:: INPUT FOR THIS TASK ::
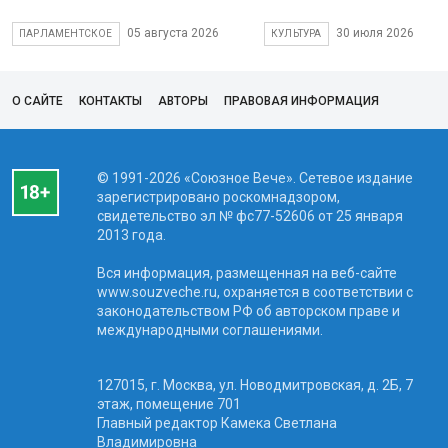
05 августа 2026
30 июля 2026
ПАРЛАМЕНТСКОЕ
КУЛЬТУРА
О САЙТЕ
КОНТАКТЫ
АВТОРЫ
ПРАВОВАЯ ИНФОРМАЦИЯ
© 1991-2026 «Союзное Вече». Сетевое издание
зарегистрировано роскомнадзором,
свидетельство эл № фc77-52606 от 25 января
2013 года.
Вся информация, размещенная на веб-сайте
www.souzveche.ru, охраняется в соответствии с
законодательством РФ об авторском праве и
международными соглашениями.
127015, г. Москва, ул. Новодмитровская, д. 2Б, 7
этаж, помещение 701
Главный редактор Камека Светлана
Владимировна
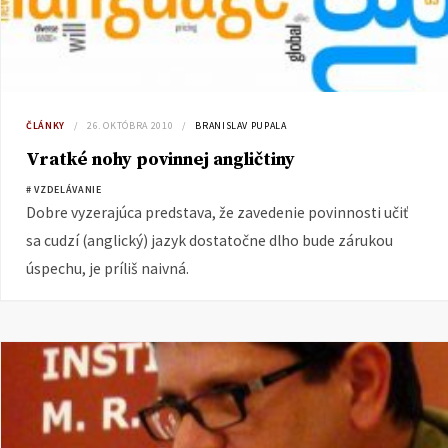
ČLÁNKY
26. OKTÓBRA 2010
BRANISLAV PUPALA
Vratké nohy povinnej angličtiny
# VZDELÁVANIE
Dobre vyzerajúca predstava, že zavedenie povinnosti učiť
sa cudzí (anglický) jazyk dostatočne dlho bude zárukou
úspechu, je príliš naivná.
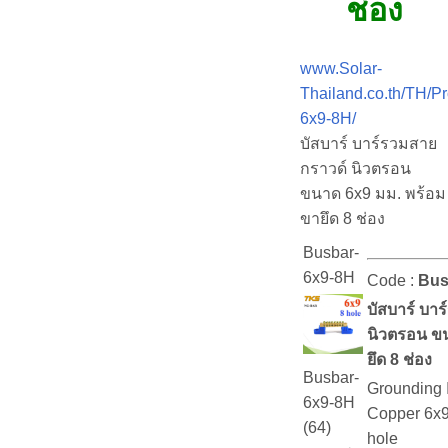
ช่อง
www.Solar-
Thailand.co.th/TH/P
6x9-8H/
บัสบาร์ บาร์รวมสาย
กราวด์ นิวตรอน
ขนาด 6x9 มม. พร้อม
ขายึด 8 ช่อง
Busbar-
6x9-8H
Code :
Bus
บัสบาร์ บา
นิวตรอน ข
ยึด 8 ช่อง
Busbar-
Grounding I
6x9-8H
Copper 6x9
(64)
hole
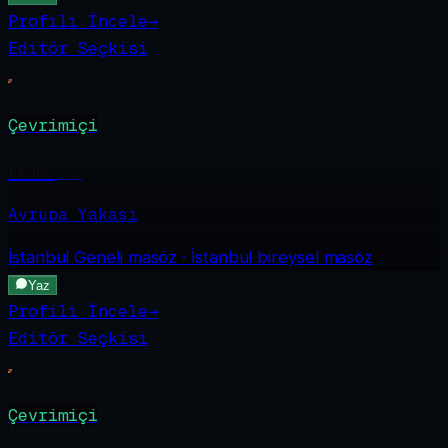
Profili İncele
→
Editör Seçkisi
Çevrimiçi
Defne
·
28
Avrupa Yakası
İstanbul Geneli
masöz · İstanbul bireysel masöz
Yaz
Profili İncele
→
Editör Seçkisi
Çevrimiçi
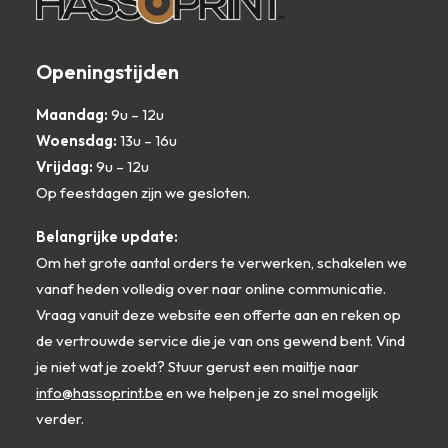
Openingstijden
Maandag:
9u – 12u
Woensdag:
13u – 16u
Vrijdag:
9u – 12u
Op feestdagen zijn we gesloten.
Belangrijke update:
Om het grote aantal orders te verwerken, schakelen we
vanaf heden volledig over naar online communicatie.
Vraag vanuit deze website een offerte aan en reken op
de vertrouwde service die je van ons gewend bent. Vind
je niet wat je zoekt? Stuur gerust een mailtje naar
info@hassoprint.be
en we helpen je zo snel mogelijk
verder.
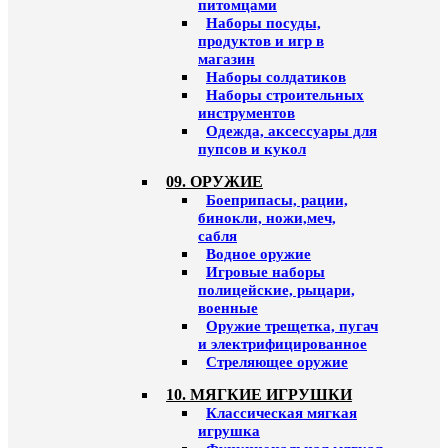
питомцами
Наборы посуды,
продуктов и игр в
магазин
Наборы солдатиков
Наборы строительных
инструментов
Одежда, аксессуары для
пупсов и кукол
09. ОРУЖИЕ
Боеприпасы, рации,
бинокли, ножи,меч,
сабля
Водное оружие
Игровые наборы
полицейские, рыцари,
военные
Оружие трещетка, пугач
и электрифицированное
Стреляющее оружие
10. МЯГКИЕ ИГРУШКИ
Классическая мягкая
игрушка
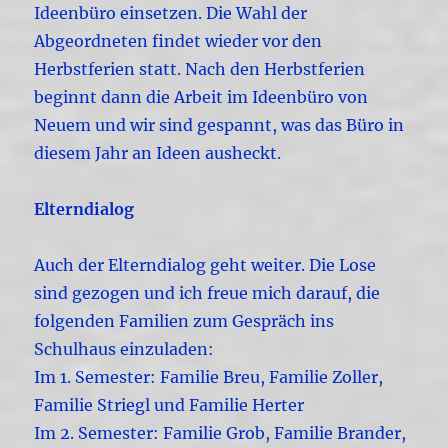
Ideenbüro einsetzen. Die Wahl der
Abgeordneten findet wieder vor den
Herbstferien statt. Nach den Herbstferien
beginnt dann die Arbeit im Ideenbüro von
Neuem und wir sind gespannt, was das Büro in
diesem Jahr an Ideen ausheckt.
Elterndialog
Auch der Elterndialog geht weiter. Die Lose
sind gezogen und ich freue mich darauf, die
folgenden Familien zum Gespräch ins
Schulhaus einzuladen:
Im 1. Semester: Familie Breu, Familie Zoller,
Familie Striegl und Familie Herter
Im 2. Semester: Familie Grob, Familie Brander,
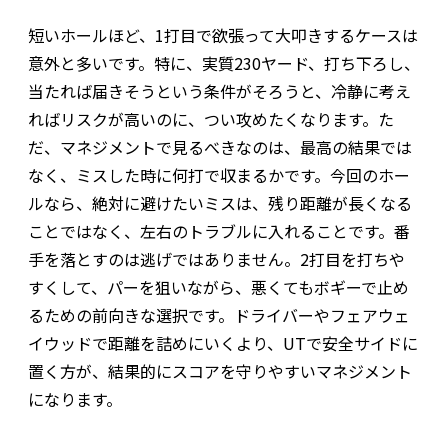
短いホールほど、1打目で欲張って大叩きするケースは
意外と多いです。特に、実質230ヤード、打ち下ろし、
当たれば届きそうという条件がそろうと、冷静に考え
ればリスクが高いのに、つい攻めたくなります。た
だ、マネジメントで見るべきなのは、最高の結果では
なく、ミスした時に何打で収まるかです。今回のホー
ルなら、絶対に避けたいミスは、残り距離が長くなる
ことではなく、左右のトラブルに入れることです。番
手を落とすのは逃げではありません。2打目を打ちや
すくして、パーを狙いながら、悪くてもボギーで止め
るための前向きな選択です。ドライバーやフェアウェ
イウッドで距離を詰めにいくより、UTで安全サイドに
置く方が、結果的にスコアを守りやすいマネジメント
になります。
:::
Word for word, please reproduce each entry above and leave out every picture.

05 августа 2026
30 июля 2026
ПАРЛАМЕНТСКОЕ
КУЛЬТУРА
О САЙТЕ
КОНТАКТЫ
АВТОРЫ
ПРАВОВАЯ ИНФОРМАЦИЯ
© 1991-2026 «Союзное Вече». Сетевое издание
зарегистрировано роскомнадзором,
свидетельство эл № фc77-52606 от 25 января
2013 года.
Вся информация, размещенная на веб-сайте
www.souzveche.ru, охраняется в соответствии с
законодательством РФ об авторском праве и
международными соглашениями.
127015, г. Москва, ул. Новодмитровская, д. 2Б, 7
этаж, помещение 701
Главный редактор Камека Светлана
Владимировна
ČLÁNKY
26. OKTÓBRA 2010
BRANISLAV PUPALA
Vratké nohy povinnej angličtiny
# VZDELÁVANIE
Dobre vyzerajúca predstava, že zavedenie povinnosti učiť
sa cudzí (anglický) jazyk dostatočne dlho bude zárukou
úspechu, je príliš naivná.
ช่อง
www.Solar-
Thailand.co.th/TH/P
6x9-8H/
บัสบาร์ บาร์รวมสาย
กราวด์ นิวตรอน
ขนาด 6x9 มม. พร้อม
ขายึด 8 ช่อง
Busbar-
6x9-8H
Code :
Bus
บัสบาร์ บา
นิวตรอน ข
ยึด 8 ช่อง
Busbar-
Grounding I
6x9-8H
Copper 6x9
(64)
hole
Profili İncele
→
Editör Seçkisi
Çevrimiçi
Defne
·
28
Avrupa Yakası
İstanbul Geneli
masöz · İstanbul bireysel masöz
Yaz
Profili İncele
→
Editör Seçkisi
Çevrimiçi
Openingstijden
Maandag:
9u – 12u
Woensdag:
13u – 16u
Vrijdag:
9u – 12u
Op feestdagen zijn we gesloten.
Belangrijke update:
Om het grote aantal orders te verwerken, schakelen we
vanaf heden volledig over naar online communicatie.
Vraag vanuit deze website een offerte aan en reken op
de vertrouwde service die je van ons gewend bent. Vind
je niet wat je zoekt? Stuur gerust een mailtje naar
info@hassoprint.be
en we helpen je zo snel mogelijk
verder.
питомцами
Наборы посуды,
продуктов и игр в
магазин
Наборы солдатиков
Наборы строительных
инструментов
Одежда, аксессуары для
пупсов и кукол
09. ОРУЖИЕ
Боеприпасы, рации,
бинокли, ножи,меч,
сабля
Водное оружие
Игровые наборы
полицейские, рыцари,
военные
Оружие трещетка, пугач
и электрифицированное
Стреляющее оружие
10. МЯГКИЕ ИГРУШКИ
Классическая мягкая
игрушка
Ideenbüro einsetzen. Die Wahl der
Abgeordneten findet wieder vor den
Herbstferien statt. Nach den Herbstferien
beginnt dann die Arbeit im Ideenbüro von
Neuem und wir sind gespannt, was das Büro in
diesem Jahr an Ideen ausheckt.
Elterndialog
Auch der Elterndialog geht weiter. Die Lose
sind gezogen und ich freue mich darauf, die
folgenden Familien zum Gespräch ins
Schulhaus einzuladen:
Im 1. Semester: Familie Breu, Familie Zoller,
Familie Striegl und Familie Herter
Im 2. Semester: Familie Grob, Familie Brander,
短いホールほど、1打目で欲張って大叩きするケースは
意外と多いです。特に、実質230ヤード、打ち下ろし、
当たれば届きそうという条件がそろうと、冷静に考え
ればリスクが高いのに、つい攻めたくなります。た
だ、マネジメントで見るべきなのは、最高の結果では
なく、ミスした時に何打で収まるかです。今回のホー
ルなら、絶対に避けたいミスは、残り距離が長くなる
ことではなく、左右のトラブルに入れることです。番
手を落とすのは逃げではありません。2打目を打ちや
すくして、パーを狙いながら、悪くてもボギーで止め
るための前向きな選択です。ドライバーやフェアウェ
イウッドで距離を詰めにいくより、UTで安全サイドに
置く方が、結果的にスコアを守りやすいマネジメント
になります。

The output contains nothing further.